Pesticide treatments will be applied to hemlocks surrounding recreation areas, but there is currently no technology to treat an entire forest, said Rhea. Such treatment would be far too expensive to be feasible anyway.

“A lot of the trees out there are just hanging by a thread,” said Bob Boardwine, ranger for the New Castle District of the Jefferson National Forest.

Rhea traveled from the U.S. Department of Agriculture’s Forest Health division in Asheville, N.C. to inspect the Roaring Run area for adelgid infestation. He told Boardwine the damage to the trees was shocking.

“I was surprised,” Rhea said. “I didn’t expect to see it that far along in Craig.”

He said the pest was believed to be introduced in Virginia in the 1950’s, when exotic (possibly Asian) tree species were imported to Richmond. The exotic trees were supposedly infested with the adelgid, which have slowly spread throughout the Southern range of hemlock over the past 40 years.

“It is expanding it range each year.”

More trees are actually dying from adelgid infestation in Craig than any other place in the region, according to Rhea. The Forest Service is concentrating its efforts on management driven research, but there is little that can be done now to save infected hemlock trees, which are a unique and vital part of the Forest ecosystem.

Rhea said the hemlock ecosystem occurs in areas surrounding streams. If the hemlocks, which shade the streams and the ground below, are lost to the adelgid, the temperature if the streams could rise and debris could spread to the streams, adversely affecting other plant and animal populations, including fish living I the streams.

“It’s a very important tree to the ecosystems of our forest,” said Rhea.

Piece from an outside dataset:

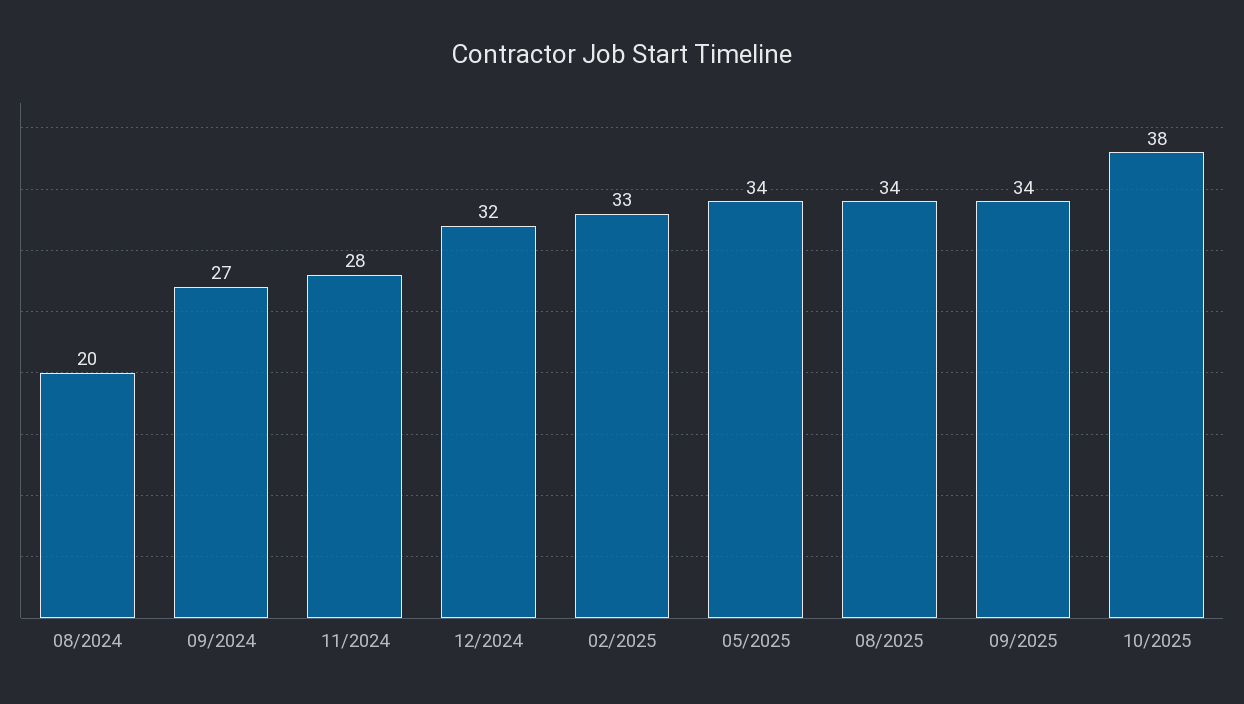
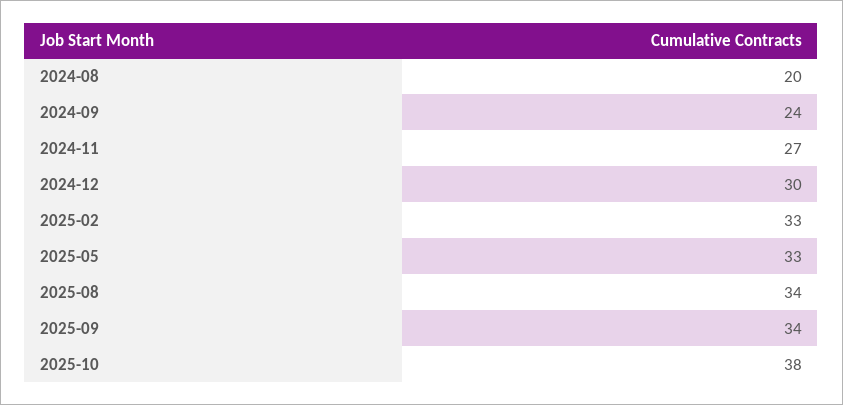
09/2024: 27 -> 24
11/2024: 28 -> 27
12/2024: 32 -> 30
05/2025: 34 -> 33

George Freeland, forest pest coordinator for the JNF, said the adelgid problem in Craig is extreme. The adelgid feeds during all seasons, and is spread by birds, wind, ad mammals. It sucks sap from young twigs, slowing or stopping tree growth, which leads to defoliation and eventually death. The infestation looks like white cottony sacs, and is most detectable in early spring, when the insect also causes the most harm to trees.

“They look like whiteish ghosts,” Freeland said.

Dying trees do not reproduce. The question is not whether the existing hemlocks will survive, he said, but how long they will cling to life.

“Trees are dying,” he said. “The forests are just like people—they get old and pass from the scene.”